Thursday, June 6, 2024

WSJ Reveals What's Happening to Biden Behind Closed Doors (Pitiful)

PITIFUL

The Wall Street Journal published a lengthy and damning piece regarding President Joe Biden’s cognitive health, which did not please the White House. The article is fraught with quotes from Biden’s communications staff and those from Democratic Party congressional leadership who played the role of the good soldier, dispelling any qualms about the president’s mental health, which has become a top voter concern in 2024. From reportedly forgetting his own energy policy meeting with Speaker Mike Johnson to serial slip-ups, the piece doesn’t dispel anything we’ve seen from the president in public. 

Before his ouster, Speaker Kevin McCarthy negotiated a debt ceiling agreement with the White House. McCarthy is quoted saying this isn’t the same man he’s known for years when Biden was in Congress and served as vice president. He’s lost a step. During these talks, it was apparent that Biden’s demeanor and mental acuity changed like the tides. It’s got to the point where even some Democrats feel that the leader of their party is showing his age. And for those Democrats who were interviewed by the publication, the Biden White House ordered them to call the WSJ back to re-emphasize Biden as some titan of American politics (via WSJ): 

When President Biden met with congressional leaders in the West Wing in January to negotiate a Ukraine funding deal, he spoke so softly at times that some participants struggled to hear him, according to five people familiar with the meeting. He read from notes to make obvious points, paused for extended periods and sometimes closed his eyes for so long that some in the room wondered whether he had tuned out. 

In a February one-on-one chat in the Oval Office with House Speaker Mike Johnson, the president said a recent policy change by his administration that jeopardizes some big energy projects was just a study, according to six people told at the time about what Johnson said had happened. Johnson worried the president’s memory had slipped about the details of his own policy. 
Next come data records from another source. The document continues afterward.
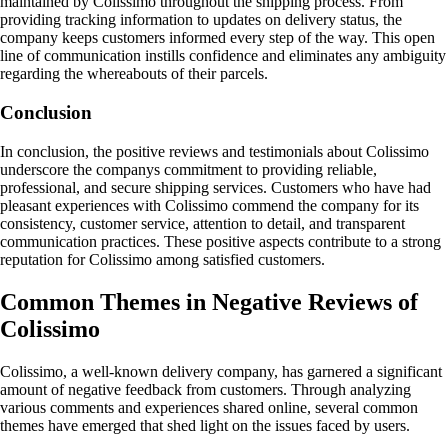
maintained by Colissimo throughout the shipping process. From
providing tracking information to updates on delivery status, the
company keeps customers informed every step of the way. This open
line of communication instills confidence and eliminates any ambiguity
regarding the whereabouts of their parcels.
Conclusion
In conclusion, the positive reviews and testimonials about Colissimo
underscore the companys commitment to providing reliable,
professional, and secure shipping services. Customers who have had
pleasant experiences with Colissimo commend the company for its
consistency, customer service, attention to detail, and transparent
communication practices. These positive aspects contribute to a strong
reputation for Colissimo among satisfied customers.
Common Themes in Negative Reviews of
Colissimo
Colissimo, a well-known delivery company, has garnered a significant
amount of negative feedback from customers. Through analyzing
various comments and experiences shared online, several common
themes have emerged that shed light on the issues faced by users.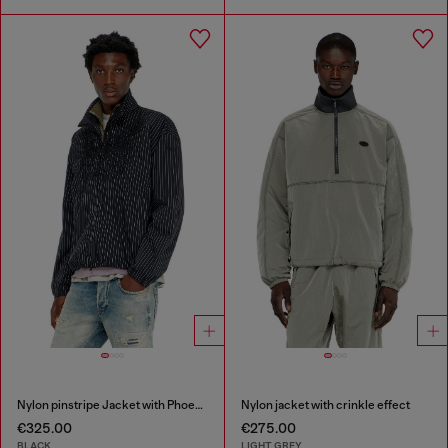
Nylon pinstripe Jacket with Phoenix embroidery
Nylon jacket with crinkle effect
€325.00
€275.00
BLACK
LIGHT GREY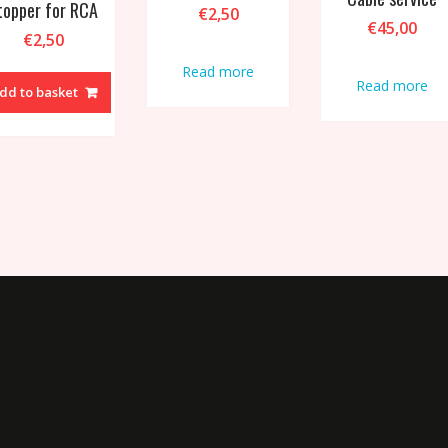
topper for RCA
€
2,50
€
45,00
€
2,50
Read more
Read more
dd to basket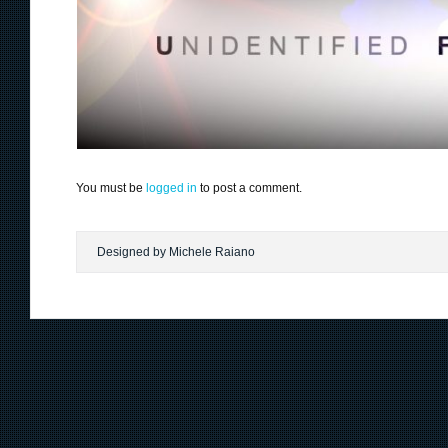
You must be
logged in
to post a comment.
Designed by Michele Raiano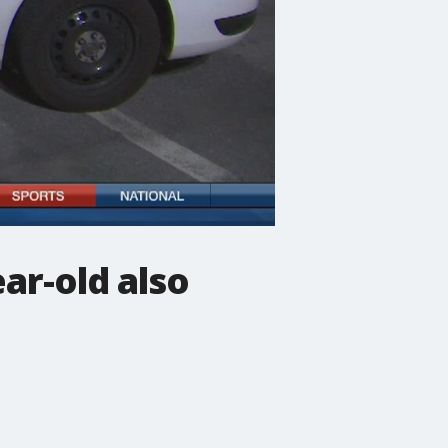
ar-old also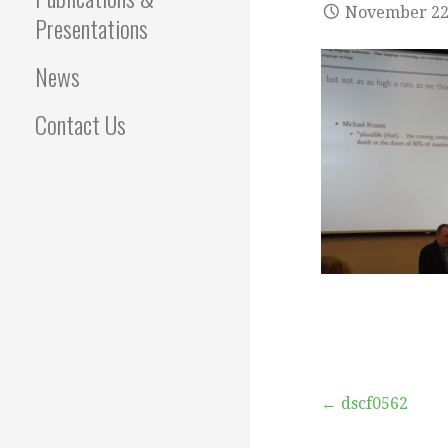
November 22
Presentations
News
Contact Us
Post
← dscf0562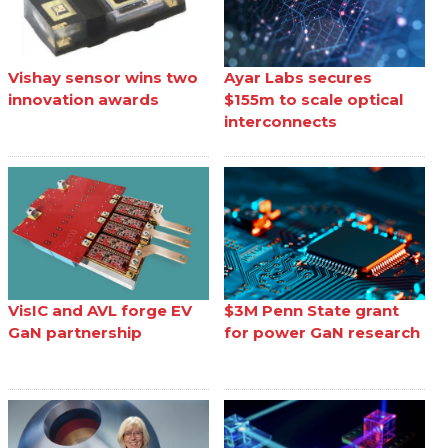
Vishay sensor wins two
Ayar Labs secures
innovation awards
$155m to scale optical
interconnects
VisIC and AVL forge EV
$3M Penn State grant
GaN partnership
for power GaN research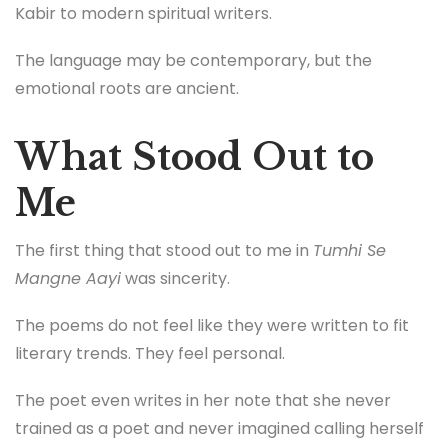
Kabir to modern spiritual writers.
The language may be contemporary, but the
emotional roots are ancient.
What Stood Out to
Me
The first thing that stood out to me in
Tumhi Se
Mangne Aayi
was sincerity.
The poems do not feel like they were written to fit
literary trends. They feel personal.
The poet even writes in her note that she never
trained as a poet and never imagined calling herself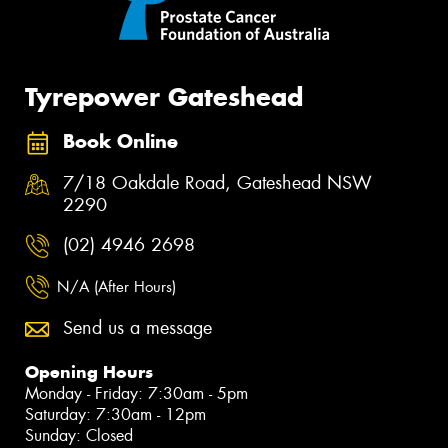
Tyrepower Gateshead
Book Online
7/18 Oakdale Road, Gateshead NSW
2290
(02) 4946 2698
N/A (After Hours)
Send us a message
Opening Hours
Monday - Friday: 7:30am - 5pm
Saturday: 7:30am - 12pm
Sunday: Closed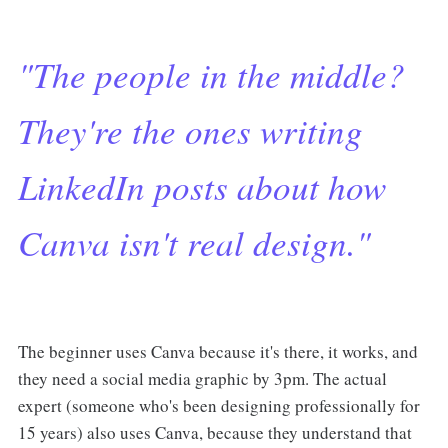
"The people in the middle?
They're the ones writing
LinkedIn posts about how
Canva isn't real design."
The beginner uses Canva because it's there, it works, and
they need a social media graphic by 3pm. The actual
expert (someone who's been designing professionally for
15 years) also uses Canva, because they understand that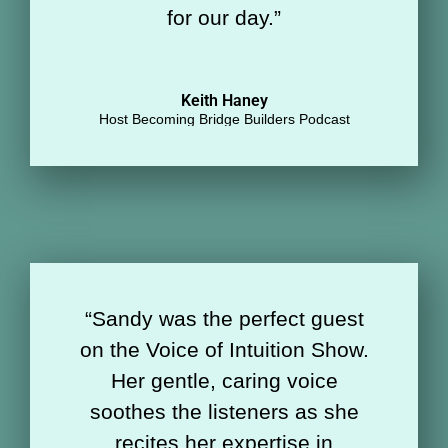
for our day
.
”
Keith Haney
Host Becoming Bridge Builders Podcast
“
Sandy was the perfect guest
on the Voice of Intuition Show.
Her gentle, caring voice
soothes the listeners as she
recites her expertise in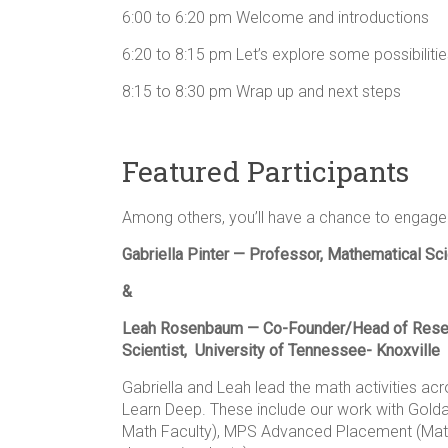
6:00 to 6:20 pm Welcome and introductions
6:20 to 8:15 pm Let’s explore some possibiliti
8:15 to 8:30 pm Wrap up and next steps
Featured Participants
Among others, you’ll have a chance to engage 
Gabriella Pinter — Professor, Mathematical S
&
Leah Rosenbaum — Co-Founder/Head of Rese
Scientist, University of Tennessee- Knoxville
Gabriella and Leah lead the math activities a
Learn Deep. These include our work with Golda 
Math Faculty), MPS Advanced Placement (Math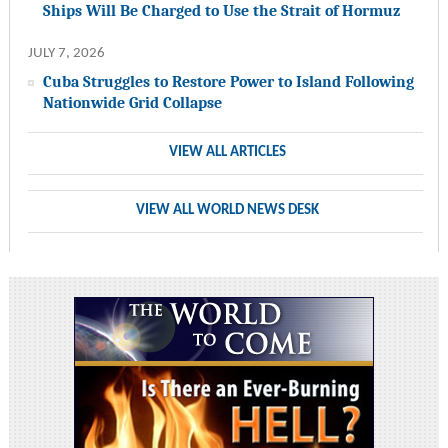
Ships Will Be Charged to Use the Strait of Hormuz
JULY 7, 2026
Cuba Struggles to Restore Power to Island Following
Nationwide Grid Collapse
VIEW ALL ARTICLES
VIEW ALL WORLD NEWS DESK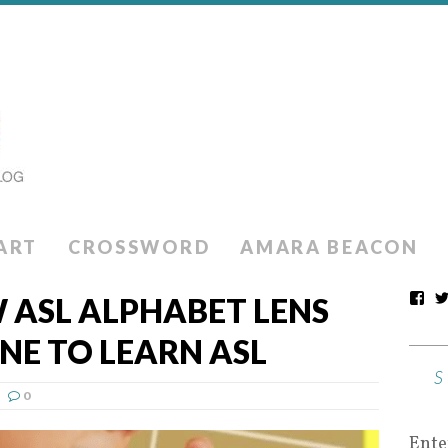
ART
CROSSWORD
AMARA BEACON
 ASL ALPHABET LENS
NE TO LEARN ASL
0
Ente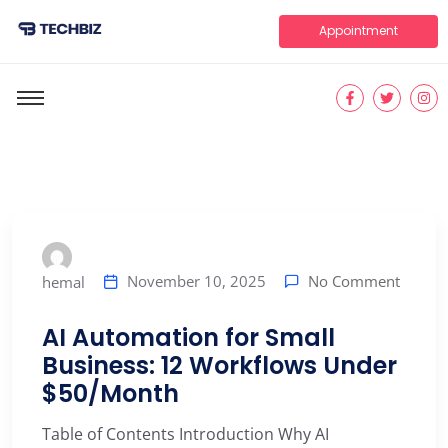
Appointment
No Comment
November 10, 2025
hemal
AI Automation for Small
Business: 12 Workflows Under
$50/Month
Table of Contents Introduction Why AI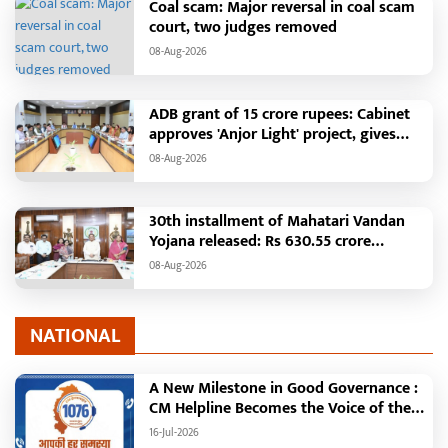
Coal scam: Major reversal in coal scam
court, two judges removed
08-Aug-2026
ADB grant of 15 crore rupees: Cabinet
approves 'Anjor Light' project, gives
new impetus to Vision 2047
08-Aug-2026
30th installment of Mahatari Vandan
Yojana released: Rs 630.55 crore
transferred to the accounts of 67.20
08-Aug-2026
lakh women
NATIONAL
A New Milestone in Good Governance :
CM Helpline Becomes the Voice of the
People, Over 92,000 Complaints
16-Jul-2026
Last year, when Biden was negotiating with House Republicans to lift the debt ceiling, his demeanor and command of the details seemed to shift from one day to the next, according to then-House Speaker Kevin McCarthy and two others familiar with the talks. On some days, he had loose and spontaneous exchanges with Republicans, and on others he mumbled and appeared to rely on notes. 

“I used to meet with him when he was vice president. I’d go to his house,” McCarthy said in an interview. “He’s not the same person.” 

The 81-year-old Biden is the oldest person to hold the presidency. His age and cognitive fitness have become major issues in his campaign for a second term, both in the minds of voters and in attacks on him by Republicans. The White House and top aides said he remains a sharp and vigorous leader. 

Some who have worked with him, however, including Democrats and some who have known him back to his time as vice president, described a president who appears slower now, someone who has both good moments and bad ones. 

[…] 

This article is based on interviews with more than 45 people over several months. The interviews were with Republicans and Democrats who either participated in meetings with Biden or were briefed on them contemporaneously, including administration officials and other Democrats who found no fault in the president’s handling of the meetings. Most of those who said Biden performed poorly were Republicans, but some Democrats said that he showed his age in several of the exchanges.

 The American people already see it, fellas. It’s why 86 percent of Americans think Biden is too old to run for president again. While the WSJ listed some of Trump’s errors on the mic, Biden’s history is lengthier:

 On May 20, during a Rose Garden event celebrating Jewish American Heritage month, Biden said one of the U.S. hostages held in Gaza was a guest at the White House event, before correcting himself. One day earlier, at a campaign event in Detroit, he indicated that he was vice president during the Covid-19 pandemic, which started three years after he left that office. It was one of numerous flubs in the single speech that prompted the White House to make corrections to the official transcript. 

In January, he mixed up two of his Hispanic cabinet secretaries, Alejandro Mayorkas and Xavier Becerra. During a February fundraiser in New York, he recounted speaking to German Chancellor Helmut Kohl—who died in 2017—at the 2021 Group of Seven meeting. That same month, at a different fundraiser, he said that during the 2021 G-7 summit he had spoken to former French President François Mitterrand, who died in 1996.

And that’s not including one of the gaffes omitted in this piece: when Biden held that emergency presser when the Robert Hur report was released. It marked the conclusion of the special counsel probe into whether the president mishandled classified documents. No charges were filed, but Hur noted that Biden appeared to suffer from memory issues, which could be a mitigating factor should there be a trial. Biden shot back at these claims but failed. He rambled about the war in Gaza, where he referred to Abdel Fattah El-Sisi, the Egyptian President, as the president of Mexico. 

Hur’s report wasn’t some bombshell moment regarding Biden’s mental acuity. For months, years really, we’ve seen the president’s mental state enter a period of precipitous decline. The only difference is that Hur’s assessment came with the DOJ seal. Hard to argue against that on the campaign trail.